[[ Document section open ]]

ACTING FOR ANIMATORS NEWSLETTER

July 2010

ACTING FOR ANIMATORS NEWSLETTER

MAY 2010

http://www.actingforanimators.com

http://www.edhooks.com


THE ANIMATION SHOW OF SHOWS

Animators enjoy a particularly sweet relationship with short animations, probably because that was their first love.  Ron Diamond and the folks at Animation World Network have put the short animation in the spotlight with the boxed sets The Animation Show of Shows.  Box sets #4, #5 and #6 have recently been released and they feature work every bit as strong as that in the first three box sets. The animations represent every technique you can imagine and range in subject matter from whimsical to profound to droll to downright silly.


Box Set #4 contains 18 films in 6 DVD’s.  All are in FHA format, which means that the image on your television set will be superior if you are looking at a 16:9 film.  Many of the animations are HD Transfer versions.  The liner notes, profiles of the artists and colorful packaging are some of the best I have ever seen.  In short, this is lovely work, professionally presented, and you owe it to yourself to have a look.


In this Set, I  particularly enjoyed Skhizein by French animator Jeremy Clapin.  The main character is telling his psychiatrist about the hell his life has been ever since a 150 ton meteorite hit the earth near him.  The collision literally knocked him 91 centimeters (35+ inches) outside of himself.  If he reaches over to turn on a lamp, he has to do it 91 centimeters away from the switch.  It is a crazy-making very funny situation, even if the character is not amused.


Everybody’s favorite indie animator, Bill Plympton, is represented with Guard Dog (2004) and Santa: The Fascist Years (2008).  Bill’s work cracks me up consistently, and these are no exception.  Mr. Plympton has one of the most certifiably fertile imaginations in the industry, and it is all on the screen.


As an example of tour de force technique, you can’t beat Frank’s Film (1973) by Frank Morris.  The story is told with about a kajillion cut-outs displayed in rapid succession.  My reaction? „How the heck did he DO that?“


You can get a quick preview of the entire set, along with purchase info HERE.

Each Box Set costs US$30 plus shipping.  You’re going to like this.


ED HOOKS-ACTING FOR ANIMATORS BLOG FOR AWN IS LIVE!


ACTING FOR ANIMATORS WORKSHOP SCHEDULE

Fall  2010   India (dates to be announced)

Feb  2011   Animex, Teesside England


CRAFT NOTES

Macbeth– A Lesson About Audiences


The dictates of commerce are playing havoc with some of the movies coming out of the major animation studios in Hollywood.  As I have pointed out previously, the problem arises when you have a „family“ film.  The demographics of a typical family consist of a mom and dad and a couple of kids under ten years old. Since the adults are the ones with the wallets, the movies are made primarily to attract them.  That is a big reason we have celebrity voice talent, for the adults in the audience. Kids could care less if George Clooney is the voice of the wolf.

[[ Document section closed ]]
[[ Source material open ]]

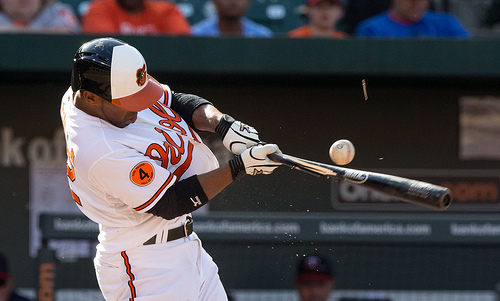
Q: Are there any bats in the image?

[[ Source material closed ]]

**About this task**: Decide whether each statement below agrees with the newsletter above, answering yes or no and quoting the deciding words from it. 1. Box Set #4 holds 18 films spread across 6 DVDs. 2. Frank's Film was made in 2004. 3. Skhizein is the work of a French animator.

**Response to the exercise**:
1. Yes: "Box Set #4 contains 18 films in 6 DVD’s."
2. No: "Frank’s Film (1973) by Frank Morris"
3. Yes: "Skhizein by French animator Jeremy Clapin"